For now I’m back with v1.10.0 which seems to work. There is still something a bit broken, sometimes desktop resends index to server I guess the “(mlv=0)” indicates that in the line:

[AC5PI] 2020/11/19 09:33:18.461620 model.go:1090: DEBUG: Device BORKF6M folder archiv is delta index compatible (mlv=0)

but it always seems to get to “up to date” after that.

Will try to see if I can reproduce the issue with a separate instance of syncthing on the same devices (and maybe a copy of the same data), constantly having broken sync is too annoying (and possibly risky) with all my data.

Andy · November 19, 2020, 9:41am

For me it seems similar issue on my side

First all my Synology´s, now also all my Windows 10 computers back on v1.10.0 and it runs well and smoothly again.

Starting with v1.11.x all peers were green, but some of the devices were at a high percentage level (mostly 95%-99%) and got stuck. And that was random in every time different peer(s) and more or less directories in such peer(s).

I also try to use -reset-deltas (seems not work on Synology´s) but without change. I was only able to fix this by disconnecting the affected peer(s) and reconnecting them.

Only with v1.11.1, android (Syncthing-Fork / AArch64) up to now I have no problem.

Alex · November 19, 2020, 7:16pm

I could also reproduce it on a test setup with two devices, desktop and server, (not reliable, but it just happened at least once). The devices share 6 folders with the same content as real folders I sync (except some large files I deleted to reduce the size a bit). Both devices use syncthing v1.12.0-rc.3.dev.13.g7f63afcb.

After start of desktop, server shows out of sync for desktop again. Restarting syncthing on the desktop fixes it. I could provide logs for this case if you want but I guess it is similar to the case with the real setup.

Any other infos needed? Logs with more debugging options enabled?

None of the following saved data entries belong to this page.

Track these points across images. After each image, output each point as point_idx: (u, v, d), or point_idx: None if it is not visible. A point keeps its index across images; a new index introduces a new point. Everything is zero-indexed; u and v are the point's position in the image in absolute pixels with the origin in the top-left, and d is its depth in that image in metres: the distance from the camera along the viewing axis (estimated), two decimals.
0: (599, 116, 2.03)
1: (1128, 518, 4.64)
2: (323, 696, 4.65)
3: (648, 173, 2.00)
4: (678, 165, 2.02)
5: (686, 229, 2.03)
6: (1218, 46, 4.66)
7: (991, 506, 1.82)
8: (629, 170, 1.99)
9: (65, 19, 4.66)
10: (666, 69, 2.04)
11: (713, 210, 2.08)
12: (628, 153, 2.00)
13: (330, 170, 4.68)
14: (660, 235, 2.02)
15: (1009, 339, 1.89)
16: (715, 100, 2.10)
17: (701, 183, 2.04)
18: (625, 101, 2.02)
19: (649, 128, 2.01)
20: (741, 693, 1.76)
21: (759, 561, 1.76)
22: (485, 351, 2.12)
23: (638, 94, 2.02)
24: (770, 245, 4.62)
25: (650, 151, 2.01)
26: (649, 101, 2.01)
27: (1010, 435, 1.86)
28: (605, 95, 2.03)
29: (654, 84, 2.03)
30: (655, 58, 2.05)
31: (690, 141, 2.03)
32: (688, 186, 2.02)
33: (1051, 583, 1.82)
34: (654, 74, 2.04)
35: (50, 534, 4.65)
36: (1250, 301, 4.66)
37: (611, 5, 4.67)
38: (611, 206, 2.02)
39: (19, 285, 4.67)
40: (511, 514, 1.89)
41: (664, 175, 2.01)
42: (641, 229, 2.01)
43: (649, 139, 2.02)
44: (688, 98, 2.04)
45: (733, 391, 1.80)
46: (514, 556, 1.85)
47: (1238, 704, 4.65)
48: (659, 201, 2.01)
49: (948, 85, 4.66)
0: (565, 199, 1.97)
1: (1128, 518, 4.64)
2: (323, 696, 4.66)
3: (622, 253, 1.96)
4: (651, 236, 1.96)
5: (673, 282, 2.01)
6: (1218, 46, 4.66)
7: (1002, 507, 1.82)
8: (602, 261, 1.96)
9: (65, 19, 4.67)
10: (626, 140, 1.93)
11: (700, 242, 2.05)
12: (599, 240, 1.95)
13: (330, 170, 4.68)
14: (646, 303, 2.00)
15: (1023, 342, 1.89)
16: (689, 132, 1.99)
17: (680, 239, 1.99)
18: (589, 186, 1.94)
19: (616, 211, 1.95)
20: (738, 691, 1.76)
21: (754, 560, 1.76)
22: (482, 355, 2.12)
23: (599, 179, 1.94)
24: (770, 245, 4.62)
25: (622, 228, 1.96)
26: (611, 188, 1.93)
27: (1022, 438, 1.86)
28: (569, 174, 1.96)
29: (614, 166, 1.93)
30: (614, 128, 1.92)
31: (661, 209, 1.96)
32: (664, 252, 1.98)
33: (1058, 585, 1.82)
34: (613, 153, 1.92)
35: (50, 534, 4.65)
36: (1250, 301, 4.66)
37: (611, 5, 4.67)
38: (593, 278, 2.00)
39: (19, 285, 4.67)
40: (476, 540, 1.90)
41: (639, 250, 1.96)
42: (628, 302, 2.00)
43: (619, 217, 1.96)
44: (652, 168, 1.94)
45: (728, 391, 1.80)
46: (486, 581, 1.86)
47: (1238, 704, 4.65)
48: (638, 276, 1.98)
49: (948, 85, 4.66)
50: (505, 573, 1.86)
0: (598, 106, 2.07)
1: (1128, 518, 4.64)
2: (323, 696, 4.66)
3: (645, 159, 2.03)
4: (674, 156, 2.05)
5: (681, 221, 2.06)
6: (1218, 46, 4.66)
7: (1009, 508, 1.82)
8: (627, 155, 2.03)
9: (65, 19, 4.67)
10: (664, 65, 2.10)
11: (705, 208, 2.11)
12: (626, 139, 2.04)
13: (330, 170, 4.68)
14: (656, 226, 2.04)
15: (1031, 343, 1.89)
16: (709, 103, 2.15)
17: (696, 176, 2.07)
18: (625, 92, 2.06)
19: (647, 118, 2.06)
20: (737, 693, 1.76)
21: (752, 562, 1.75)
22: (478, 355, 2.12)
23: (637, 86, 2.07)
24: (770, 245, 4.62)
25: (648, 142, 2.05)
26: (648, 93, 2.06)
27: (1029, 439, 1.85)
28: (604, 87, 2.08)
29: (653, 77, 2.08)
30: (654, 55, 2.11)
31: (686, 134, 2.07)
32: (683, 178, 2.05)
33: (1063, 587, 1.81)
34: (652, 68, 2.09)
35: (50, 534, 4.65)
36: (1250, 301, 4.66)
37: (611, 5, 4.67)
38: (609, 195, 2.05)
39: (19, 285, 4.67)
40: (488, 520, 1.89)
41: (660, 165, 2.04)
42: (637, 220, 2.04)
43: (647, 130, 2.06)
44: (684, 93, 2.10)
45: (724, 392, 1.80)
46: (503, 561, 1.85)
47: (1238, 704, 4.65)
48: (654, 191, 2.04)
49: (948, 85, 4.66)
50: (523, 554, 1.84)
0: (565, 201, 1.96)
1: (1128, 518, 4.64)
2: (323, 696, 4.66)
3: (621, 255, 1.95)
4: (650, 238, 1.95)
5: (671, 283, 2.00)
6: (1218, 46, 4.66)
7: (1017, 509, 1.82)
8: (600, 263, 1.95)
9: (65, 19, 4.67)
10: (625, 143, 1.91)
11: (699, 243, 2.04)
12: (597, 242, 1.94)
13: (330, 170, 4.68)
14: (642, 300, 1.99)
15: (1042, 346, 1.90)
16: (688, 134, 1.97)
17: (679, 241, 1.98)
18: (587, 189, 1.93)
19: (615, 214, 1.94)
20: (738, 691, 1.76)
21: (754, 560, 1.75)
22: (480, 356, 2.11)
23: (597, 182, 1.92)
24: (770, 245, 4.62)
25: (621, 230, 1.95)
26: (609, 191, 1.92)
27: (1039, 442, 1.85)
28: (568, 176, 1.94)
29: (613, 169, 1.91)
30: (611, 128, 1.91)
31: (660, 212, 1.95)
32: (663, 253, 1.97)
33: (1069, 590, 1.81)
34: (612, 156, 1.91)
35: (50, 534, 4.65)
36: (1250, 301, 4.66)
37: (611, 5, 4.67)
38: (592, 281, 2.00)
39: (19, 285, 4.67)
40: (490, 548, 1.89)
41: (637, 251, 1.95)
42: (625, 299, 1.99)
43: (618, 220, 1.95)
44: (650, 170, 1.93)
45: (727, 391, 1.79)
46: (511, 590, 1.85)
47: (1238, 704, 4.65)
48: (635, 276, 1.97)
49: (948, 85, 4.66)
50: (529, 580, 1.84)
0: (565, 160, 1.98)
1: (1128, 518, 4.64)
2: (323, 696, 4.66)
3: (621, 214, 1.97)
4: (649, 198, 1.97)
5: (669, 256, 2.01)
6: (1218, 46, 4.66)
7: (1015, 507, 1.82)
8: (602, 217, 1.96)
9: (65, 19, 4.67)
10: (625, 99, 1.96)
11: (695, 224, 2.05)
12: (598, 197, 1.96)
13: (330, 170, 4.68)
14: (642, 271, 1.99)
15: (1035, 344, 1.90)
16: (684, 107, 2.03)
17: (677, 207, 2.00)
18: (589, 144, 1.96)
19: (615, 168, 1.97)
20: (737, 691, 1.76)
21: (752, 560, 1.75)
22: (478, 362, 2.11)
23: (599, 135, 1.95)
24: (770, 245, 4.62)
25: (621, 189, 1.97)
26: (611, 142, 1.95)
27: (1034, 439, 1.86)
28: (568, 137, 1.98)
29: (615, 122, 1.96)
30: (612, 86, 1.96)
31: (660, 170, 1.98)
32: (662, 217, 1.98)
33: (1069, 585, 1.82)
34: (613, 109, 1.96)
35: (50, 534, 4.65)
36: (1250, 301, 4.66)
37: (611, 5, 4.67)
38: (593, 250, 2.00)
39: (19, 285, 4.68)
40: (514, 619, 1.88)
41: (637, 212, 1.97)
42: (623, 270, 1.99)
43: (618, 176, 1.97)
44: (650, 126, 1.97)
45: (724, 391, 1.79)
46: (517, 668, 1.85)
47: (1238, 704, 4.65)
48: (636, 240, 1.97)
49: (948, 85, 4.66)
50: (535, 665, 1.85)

imsodin · November 19, 2020, 8:42pm

I did not forget/abandon this. The logs you provided already do contain a good bit of info and I might also have found the cause. I’ll let you know when I have a PR to test. Thanks a lot for your help and patience in debugging this problem!

The log I added is actually not always correct. It should be “has no index ID for us” instead of “is not index compatible”, as while that can actually mean it’s not compatible, it can also mean it just doesn’t have any index data (-reset-deltas).

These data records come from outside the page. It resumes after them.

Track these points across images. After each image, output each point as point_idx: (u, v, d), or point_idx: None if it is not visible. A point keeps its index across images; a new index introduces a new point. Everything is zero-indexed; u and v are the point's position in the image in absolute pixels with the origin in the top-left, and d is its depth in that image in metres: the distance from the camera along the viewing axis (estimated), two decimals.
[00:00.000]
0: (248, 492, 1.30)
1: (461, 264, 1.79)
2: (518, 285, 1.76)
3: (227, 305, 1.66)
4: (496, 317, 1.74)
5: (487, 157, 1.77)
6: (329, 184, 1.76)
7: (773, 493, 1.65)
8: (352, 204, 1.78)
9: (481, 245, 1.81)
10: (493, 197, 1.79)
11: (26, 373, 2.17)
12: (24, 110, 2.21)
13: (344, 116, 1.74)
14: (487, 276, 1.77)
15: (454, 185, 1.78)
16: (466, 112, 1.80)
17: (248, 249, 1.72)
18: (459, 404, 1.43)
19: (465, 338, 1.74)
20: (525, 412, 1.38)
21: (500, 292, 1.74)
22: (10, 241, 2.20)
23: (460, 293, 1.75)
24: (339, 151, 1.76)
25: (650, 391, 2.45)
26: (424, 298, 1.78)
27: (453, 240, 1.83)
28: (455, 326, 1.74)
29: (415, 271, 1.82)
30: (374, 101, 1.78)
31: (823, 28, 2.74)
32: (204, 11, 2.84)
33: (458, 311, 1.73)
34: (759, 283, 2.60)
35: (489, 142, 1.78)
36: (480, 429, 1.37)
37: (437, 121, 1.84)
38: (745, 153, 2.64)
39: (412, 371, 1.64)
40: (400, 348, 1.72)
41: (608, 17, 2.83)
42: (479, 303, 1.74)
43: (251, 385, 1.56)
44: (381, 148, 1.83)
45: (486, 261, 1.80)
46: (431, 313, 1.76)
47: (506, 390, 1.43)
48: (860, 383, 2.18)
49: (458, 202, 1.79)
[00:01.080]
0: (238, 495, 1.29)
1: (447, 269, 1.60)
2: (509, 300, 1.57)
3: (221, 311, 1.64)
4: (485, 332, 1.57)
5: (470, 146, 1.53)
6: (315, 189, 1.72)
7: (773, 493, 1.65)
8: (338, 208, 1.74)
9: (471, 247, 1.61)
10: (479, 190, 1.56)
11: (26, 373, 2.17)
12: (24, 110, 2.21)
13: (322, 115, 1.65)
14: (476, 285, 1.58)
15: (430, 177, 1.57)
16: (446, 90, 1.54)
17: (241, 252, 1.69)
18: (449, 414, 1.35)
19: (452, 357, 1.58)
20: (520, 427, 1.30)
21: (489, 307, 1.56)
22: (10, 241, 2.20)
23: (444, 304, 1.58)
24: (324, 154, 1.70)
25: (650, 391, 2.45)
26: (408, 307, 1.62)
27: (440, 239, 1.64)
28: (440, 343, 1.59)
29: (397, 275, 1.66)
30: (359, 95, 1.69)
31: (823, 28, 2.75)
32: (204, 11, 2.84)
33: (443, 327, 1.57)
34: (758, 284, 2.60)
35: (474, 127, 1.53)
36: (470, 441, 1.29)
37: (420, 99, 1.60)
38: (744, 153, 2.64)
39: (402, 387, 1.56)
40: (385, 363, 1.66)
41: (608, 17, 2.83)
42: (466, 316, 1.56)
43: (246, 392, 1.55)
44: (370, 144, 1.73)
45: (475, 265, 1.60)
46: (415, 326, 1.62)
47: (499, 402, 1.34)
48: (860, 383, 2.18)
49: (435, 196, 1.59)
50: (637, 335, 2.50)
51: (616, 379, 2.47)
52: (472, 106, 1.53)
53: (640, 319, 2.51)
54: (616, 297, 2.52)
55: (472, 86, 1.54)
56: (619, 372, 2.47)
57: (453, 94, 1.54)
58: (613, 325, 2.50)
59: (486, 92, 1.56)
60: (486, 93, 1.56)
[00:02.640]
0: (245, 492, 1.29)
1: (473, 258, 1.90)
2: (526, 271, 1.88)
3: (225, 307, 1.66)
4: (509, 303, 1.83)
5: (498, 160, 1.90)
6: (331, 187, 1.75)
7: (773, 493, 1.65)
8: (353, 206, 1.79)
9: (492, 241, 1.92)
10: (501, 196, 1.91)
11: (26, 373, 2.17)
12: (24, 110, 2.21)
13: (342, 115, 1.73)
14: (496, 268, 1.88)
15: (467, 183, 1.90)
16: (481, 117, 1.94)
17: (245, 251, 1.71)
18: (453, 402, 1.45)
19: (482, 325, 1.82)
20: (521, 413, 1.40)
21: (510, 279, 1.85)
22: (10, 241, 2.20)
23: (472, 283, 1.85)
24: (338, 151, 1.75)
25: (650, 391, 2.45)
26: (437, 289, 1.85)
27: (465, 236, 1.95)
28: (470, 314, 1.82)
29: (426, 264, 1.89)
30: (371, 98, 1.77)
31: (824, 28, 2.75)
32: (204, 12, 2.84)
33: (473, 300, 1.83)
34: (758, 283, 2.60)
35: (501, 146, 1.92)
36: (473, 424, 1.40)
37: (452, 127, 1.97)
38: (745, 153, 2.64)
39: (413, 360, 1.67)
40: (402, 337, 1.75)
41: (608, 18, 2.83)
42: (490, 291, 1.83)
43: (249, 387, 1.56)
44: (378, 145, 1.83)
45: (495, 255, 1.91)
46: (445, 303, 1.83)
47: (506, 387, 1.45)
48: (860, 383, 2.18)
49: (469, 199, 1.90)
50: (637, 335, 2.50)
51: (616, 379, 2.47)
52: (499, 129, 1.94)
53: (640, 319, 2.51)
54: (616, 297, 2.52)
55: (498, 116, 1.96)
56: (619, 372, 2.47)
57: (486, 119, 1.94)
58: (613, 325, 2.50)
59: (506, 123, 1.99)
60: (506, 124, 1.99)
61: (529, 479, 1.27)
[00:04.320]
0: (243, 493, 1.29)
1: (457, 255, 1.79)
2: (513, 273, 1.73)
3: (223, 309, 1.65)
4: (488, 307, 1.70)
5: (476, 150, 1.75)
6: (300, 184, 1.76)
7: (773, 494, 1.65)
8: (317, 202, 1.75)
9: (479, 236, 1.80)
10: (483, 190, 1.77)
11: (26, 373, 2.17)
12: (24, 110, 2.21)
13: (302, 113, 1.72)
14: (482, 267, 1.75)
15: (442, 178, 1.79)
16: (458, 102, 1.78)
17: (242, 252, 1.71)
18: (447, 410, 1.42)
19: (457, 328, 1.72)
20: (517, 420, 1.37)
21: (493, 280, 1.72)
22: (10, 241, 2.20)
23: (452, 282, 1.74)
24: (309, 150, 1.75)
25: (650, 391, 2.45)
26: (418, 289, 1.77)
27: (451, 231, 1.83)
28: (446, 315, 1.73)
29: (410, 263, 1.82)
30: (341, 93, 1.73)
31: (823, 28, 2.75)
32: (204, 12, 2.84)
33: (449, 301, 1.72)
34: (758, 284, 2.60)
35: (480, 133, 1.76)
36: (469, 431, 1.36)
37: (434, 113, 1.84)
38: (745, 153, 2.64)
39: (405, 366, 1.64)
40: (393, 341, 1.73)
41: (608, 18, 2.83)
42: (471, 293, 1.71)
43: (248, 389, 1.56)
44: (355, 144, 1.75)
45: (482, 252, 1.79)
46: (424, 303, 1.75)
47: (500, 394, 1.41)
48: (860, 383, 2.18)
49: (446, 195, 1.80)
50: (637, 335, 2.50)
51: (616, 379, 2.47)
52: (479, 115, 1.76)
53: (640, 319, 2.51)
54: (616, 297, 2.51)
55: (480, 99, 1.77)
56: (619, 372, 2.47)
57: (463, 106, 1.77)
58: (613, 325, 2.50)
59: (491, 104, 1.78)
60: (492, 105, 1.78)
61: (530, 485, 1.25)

Alex · November 19, 2020, 9:07pm

good to know, not compatible would be weird in this case (but actually it should have the index at that time since the log was from the next start after -reset-deltas and not the one where it was reset)

Will run the build with the test setup as soon as it is available. There the issue does not seem to happen that often so it may need some time to be sure that it does not happen again.

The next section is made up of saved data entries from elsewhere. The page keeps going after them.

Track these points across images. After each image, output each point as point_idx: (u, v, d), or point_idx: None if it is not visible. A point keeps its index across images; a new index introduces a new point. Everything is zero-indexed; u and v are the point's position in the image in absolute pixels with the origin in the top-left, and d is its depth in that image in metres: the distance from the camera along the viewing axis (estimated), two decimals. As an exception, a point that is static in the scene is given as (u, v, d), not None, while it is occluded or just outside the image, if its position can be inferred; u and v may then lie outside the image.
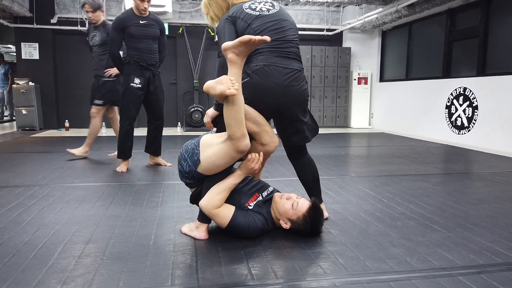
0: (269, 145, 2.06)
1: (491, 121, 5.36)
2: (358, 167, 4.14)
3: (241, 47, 1.76)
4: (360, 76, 8.45)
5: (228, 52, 1.79)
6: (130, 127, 3.81)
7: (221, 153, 1.89)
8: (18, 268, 1.68)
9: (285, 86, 1.98)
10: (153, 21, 3.75)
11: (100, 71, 4.27)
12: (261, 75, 1.95)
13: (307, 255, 1.85)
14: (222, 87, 1.73)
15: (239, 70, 1.83)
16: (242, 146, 1.84)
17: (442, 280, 1.61)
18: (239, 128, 1.81)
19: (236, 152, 1.85)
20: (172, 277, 1.62)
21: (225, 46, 1.78)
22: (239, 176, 2.00)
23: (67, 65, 7.85)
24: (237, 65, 1.81)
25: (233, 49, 1.77)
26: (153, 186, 3.17)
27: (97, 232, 2.13)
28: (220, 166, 1.93)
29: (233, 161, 1.93)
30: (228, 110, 1.81)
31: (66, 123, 7.62)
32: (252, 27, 2.00)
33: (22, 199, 2.74)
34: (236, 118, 1.80)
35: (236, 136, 1.81)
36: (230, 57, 1.79)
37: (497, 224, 2.30)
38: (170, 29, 7.62)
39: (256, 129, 2.00)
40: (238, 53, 1.78)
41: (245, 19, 2.03)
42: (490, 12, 5.57)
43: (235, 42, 1.75)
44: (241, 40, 1.73)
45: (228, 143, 1.85)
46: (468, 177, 3.63)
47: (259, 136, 2.03)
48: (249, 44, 1.75)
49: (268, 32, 1.99)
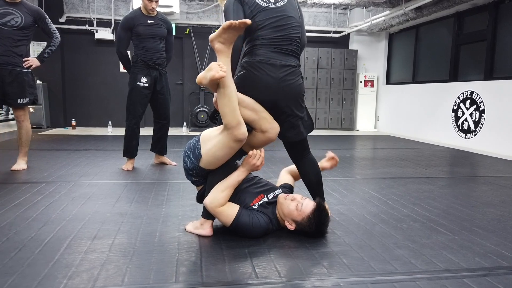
0: (269, 132, 2.02)
1: (498, 125, 5.32)
2: (364, 169, 4.13)
3: (225, 34, 1.81)
4: (366, 79, 8.43)
5: (215, 42, 1.84)
6: (137, 125, 3.83)
7: (220, 144, 1.90)
8: (24, 263, 1.69)
9: (280, 80, 1.98)
10: (160, 21, 3.78)
11: (16, 59, 3.51)
12: (256, 68, 1.97)
13: (311, 255, 1.85)
14: (212, 72, 1.78)
15: (228, 58, 1.88)
16: (239, 135, 1.85)
17: (446, 282, 1.60)
18: (234, 116, 1.83)
19: (234, 141, 1.87)
20: (177, 274, 1.63)
21: (210, 37, 1.86)
22: (242, 173, 2.01)
23: (74, 64, 7.91)
24: (224, 53, 1.87)
25: (218, 38, 1.83)
26: (159, 185, 3.19)
27: (102, 228, 2.14)
28: (220, 157, 1.94)
29: (233, 151, 1.93)
30: (221, 98, 1.85)
31: (73, 122, 7.69)
32: (256, 20, 1.99)
33: (29, 196, 2.77)
34: (230, 105, 1.83)
35: (232, 124, 1.83)
36: (217, 47, 1.85)
37: (503, 228, 2.28)
38: (177, 29, 7.65)
39: (254, 116, 1.97)
40: (224, 41, 1.83)
41: (251, 8, 2.00)
42: (498, 16, 5.54)
43: (219, 30, 1.81)
44: (223, 27, 1.79)
45: (226, 133, 1.87)
46: (474, 181, 3.61)
47: (258, 124, 1.99)
48: (232, 29, 1.80)
49: (269, 28, 1.99)
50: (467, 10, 6.09)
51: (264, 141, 2.04)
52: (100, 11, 7.73)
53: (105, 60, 7.90)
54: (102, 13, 7.74)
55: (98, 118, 8.04)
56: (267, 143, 2.07)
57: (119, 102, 7.80)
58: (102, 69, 7.99)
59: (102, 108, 8.08)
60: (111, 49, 7.71)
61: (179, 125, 8.09)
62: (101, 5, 7.72)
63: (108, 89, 8.06)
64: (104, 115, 7.98)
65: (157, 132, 4.06)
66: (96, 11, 7.69)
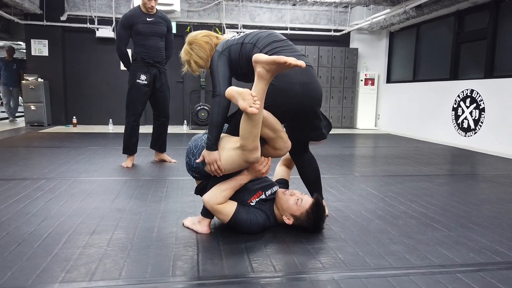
0: (281, 150, 2.03)
1: (498, 124, 5.32)
2: (362, 167, 4.14)
3: (273, 66, 1.70)
4: (367, 77, 8.44)
5: (259, 66, 1.73)
6: (136, 123, 3.85)
7: (230, 160, 1.90)
8: (23, 257, 1.72)
9: (302, 84, 1.95)
10: (160, 19, 3.79)
11: None
12: (277, 77, 1.87)
13: (307, 250, 1.87)
14: (244, 104, 1.70)
15: (265, 86, 1.77)
16: (252, 159, 1.85)
17: (440, 277, 1.62)
18: (253, 141, 1.81)
19: (245, 162, 1.87)
20: (174, 269, 1.65)
21: (257, 58, 1.72)
22: (246, 177, 2.01)
23: (76, 63, 7.94)
24: (264, 81, 1.75)
25: (265, 64, 1.71)
26: (158, 182, 3.21)
27: (101, 224, 2.16)
28: (226, 170, 1.95)
29: (240, 169, 1.95)
30: (245, 123, 1.78)
31: (74, 120, 7.72)
32: (258, 46, 1.99)
33: (29, 191, 2.79)
34: (252, 132, 1.79)
35: (249, 148, 1.82)
36: (260, 71, 1.73)
37: (499, 225, 2.29)
38: (178, 28, 7.67)
39: (272, 135, 1.96)
40: (269, 69, 1.72)
41: (247, 41, 2.02)
42: (499, 14, 5.54)
43: (269, 59, 1.69)
44: (275, 59, 1.67)
45: (239, 152, 1.86)
46: (472, 179, 3.62)
47: (273, 142, 1.99)
48: (283, 65, 1.70)
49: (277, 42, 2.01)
50: (467, 9, 6.08)
51: (273, 155, 2.05)
52: (101, 9, 7.75)
53: (106, 58, 7.93)
54: (103, 11, 7.76)
55: (99, 116, 8.07)
56: (275, 157, 2.09)
57: (120, 100, 7.81)
58: (103, 68, 8.01)
59: (103, 106, 8.11)
60: (112, 47, 7.70)
61: (180, 123, 8.11)
62: (102, 3, 7.74)
63: (109, 87, 8.09)
64: (105, 113, 8.01)
65: (156, 130, 4.08)
66: (97, 9, 7.71)
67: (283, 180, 2.38)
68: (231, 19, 8.14)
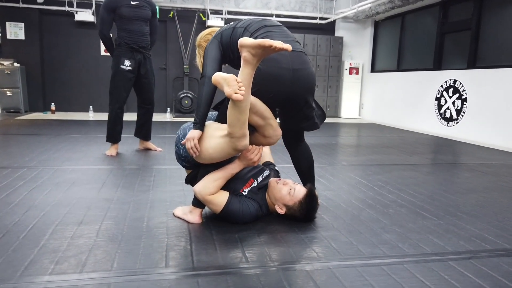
0: (271, 138, 2.00)
1: (480, 114, 5.43)
2: (349, 156, 4.16)
3: (259, 50, 1.64)
4: (351, 66, 8.46)
5: (244, 50, 1.66)
6: (120, 110, 3.75)
7: (219, 148, 1.86)
8: (9, 248, 1.65)
9: (293, 70, 1.90)
10: (145, 2, 3.67)
11: None
12: (265, 61, 1.83)
13: (301, 240, 1.86)
14: (229, 91, 1.65)
15: (252, 71, 1.71)
16: (240, 146, 1.81)
17: (433, 265, 1.64)
18: (240, 128, 1.76)
19: (233, 150, 1.83)
20: (167, 259, 1.61)
21: (242, 42, 1.66)
22: (238, 166, 1.98)
23: (54, 47, 7.66)
24: (250, 66, 1.69)
25: (250, 48, 1.64)
26: (144, 170, 3.14)
27: (89, 214, 2.10)
28: (215, 159, 1.91)
29: (229, 156, 1.91)
30: (232, 109, 1.73)
31: (52, 106, 7.47)
32: (249, 30, 1.96)
33: (10, 181, 2.69)
34: (239, 119, 1.74)
35: (236, 135, 1.77)
36: (246, 56, 1.67)
37: (486, 213, 2.34)
38: (161, 12, 7.47)
39: (261, 122, 1.92)
40: (255, 54, 1.66)
41: (239, 25, 2.01)
42: (483, 5, 5.60)
43: (254, 42, 1.62)
44: (260, 43, 1.61)
45: (227, 140, 1.81)
46: (456, 168, 3.69)
47: (263, 129, 1.95)
48: (268, 49, 1.64)
49: (269, 27, 1.98)
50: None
51: (263, 143, 2.01)
52: (80, -8, 7.47)
53: (86, 43, 7.68)
54: (83, -6, 7.49)
55: (79, 102, 7.85)
56: (265, 145, 2.06)
57: (100, 86, 7.62)
58: (83, 52, 7.76)
59: (83, 92, 7.89)
60: (92, 31, 7.49)
61: (163, 111, 7.97)
62: (82, -15, 7.47)
63: (89, 73, 7.85)
64: (85, 100, 7.79)
65: (141, 117, 3.98)
66: (77, -9, 7.43)
67: (269, 162, 2.36)
68: (215, 4, 7.98)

Thanks for looking into this.

imsodin · November 19, 2020, 9:23pm

That’s exactly the issue (at least I hope it’s the, not just an issue) now: https://github.com/syncthing/syncthing/pull/7132

Alex · November 20, 2020, 7:32am

That description in the PR sounds exactly like what is happening.

“This problem likely existed for a long time” I can confirm that v1.10.0 also seems to drop indexes on one side, however it looks like they are resent so it does not matter that much.

Running the build from the PR now on the test setup, before the upgrade I had the issue once again there, so it also seems to happen quite often. Will see if it happens again, if not I will try it on the real setup in a few days.

Andy · November 20, 2020, 12:27pm

Maybe such processes are normally under circumstances, I don’t know how it works with the indexes. I couldn’t judge that. However, there must be a more substantial difference between v1.10.0 and the following. Quiet seems returned since I downgraded all devices.

imsodin · November 20, 2020, 1:05pm

Yes Andy, there have been significant changes related to this in v1.11.1 and v1.12.0 - as documented in the changelog. Thanks to all the debugging in this thread we have actually found problems and are fixing them right now. Downgrading may be a necessary and effective measure, but it’s not a permanent solution nor does it help fix problems.